Conçu comme des quartiers de vie idéaux, ils apparaissent étonnemment vides. Les habitants restent globalement chez eux, et se déplacent en voiture directement vers les centres commerciaux de l'Eixo Monumental, si bien que les commerces de proximité sont pour certains délabrés. En dépit des restrictions imposées par le classement du Plan pilote de Brasília au Patrimoine mondial de l'Unesco (on ne peut en théorie absolument rien modifier au plan d'origine), les syndicats de co-propriétés privatisent de plus en plus chaque bâtiment, en y rajoutant grilles, espaces verts et systèmes de sécurité.
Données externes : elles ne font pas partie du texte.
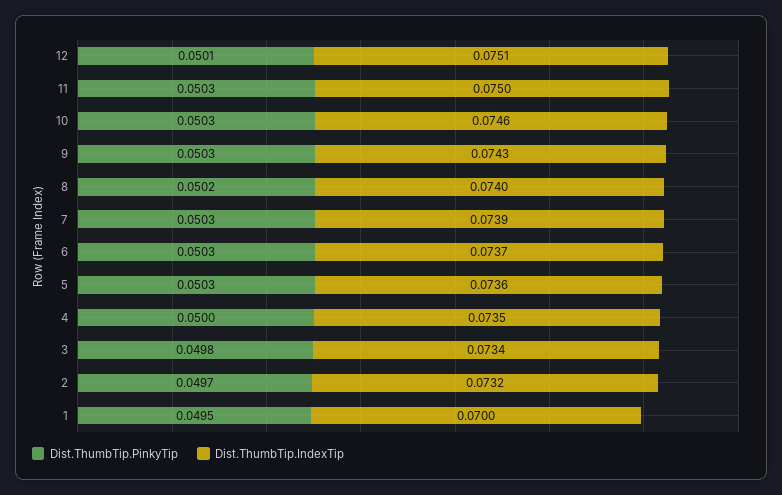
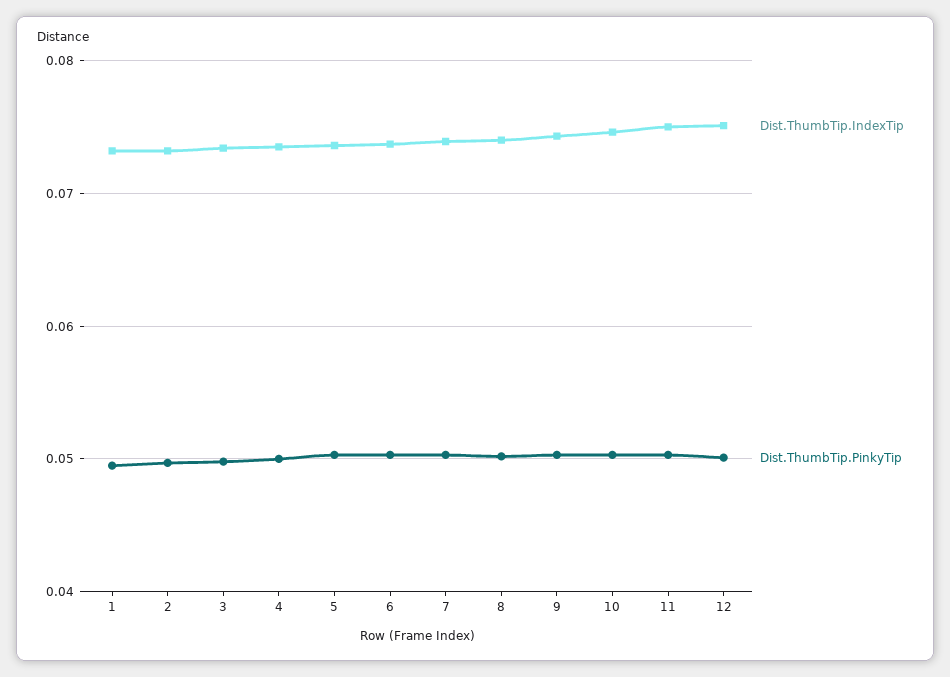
Dist.ThumbTip.IndexTip, 1: 0.07 -> 0.073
Les habitants semblent vivre entre leur domicile et leur lieu de travail. L'idéal originel de mixité n'a pas tellement pris.






Les bâtiments de Niemeyer et les grands espaces verts de Burle Marx ont malgré tout rendu la ville respirable, face à l'urbanisme ultra-rationnel, de pure ligne droite, de Lúcio Costa.

De l'autre côté de la Torre da Televisão, une foire hebdomadaire
L'Estádio Mané Garrincha, qui va accueillir quelques matchs de la prochaine coupe du monde, même s'il n'y a pas de grand club de foot à Brasília.
Au sud-ouest de la Torre commence le grand Parque municipal.


Démo de capoeira. Enfin des gens.
Un mini-parc d'attraction



Putain, même un circuit de kart






Autre monument étonnant, élaboré par l'architecte Carlos Alberto Neves, le Santuário Dom Bosco.



A l'intérieur, des milliers de verres bleus et mauves de Murano.




Et le Temple de la Boa Vontade, un des sièges de la Legião du même nom, une grande organisation religieuse.









Autour du Plano piloto, 32 cités-satellites se sont développées de façon totalement spontanée, sans aucune planification. Prévue à l'origine pour 500 000 habitants tout au plus, la ville est aujourd'hui une agglomération de 3 millions d'habitants. Fait inattendu à l'origine, les pauvres venus construire la ville ne sont pas repartis et ont vu dans ce territoire des possibilités d'ascension économique et sociale. Or la capitale n'avait été strictement conçue que pour accueillir le siège du pouvoir politique : élus et fonctionnaires, qui comptent parmi les classes les plus aisés dans le pays. Ils n'ont donc pas pu se loger dans le Plan pilote et l'agglomération s'est étendue, et continue de s'étendre, de façon anarchique, notamment vers le sud-est et l'ouest. La dichotomie est donc forte entre un centre riche, assez vide compte tenu de l'espace utilisé, où beaucoup vivent assez repliés, et des populations pauvres s'agglutinant autour sans trouver l'emploi espéré, puisque la ville n'a pas de réelle base productive. Elle ne vit globalement que du revenu généré par la sphère politique et administrative, ainsi que de l'économie présentielle qui se greffe autour.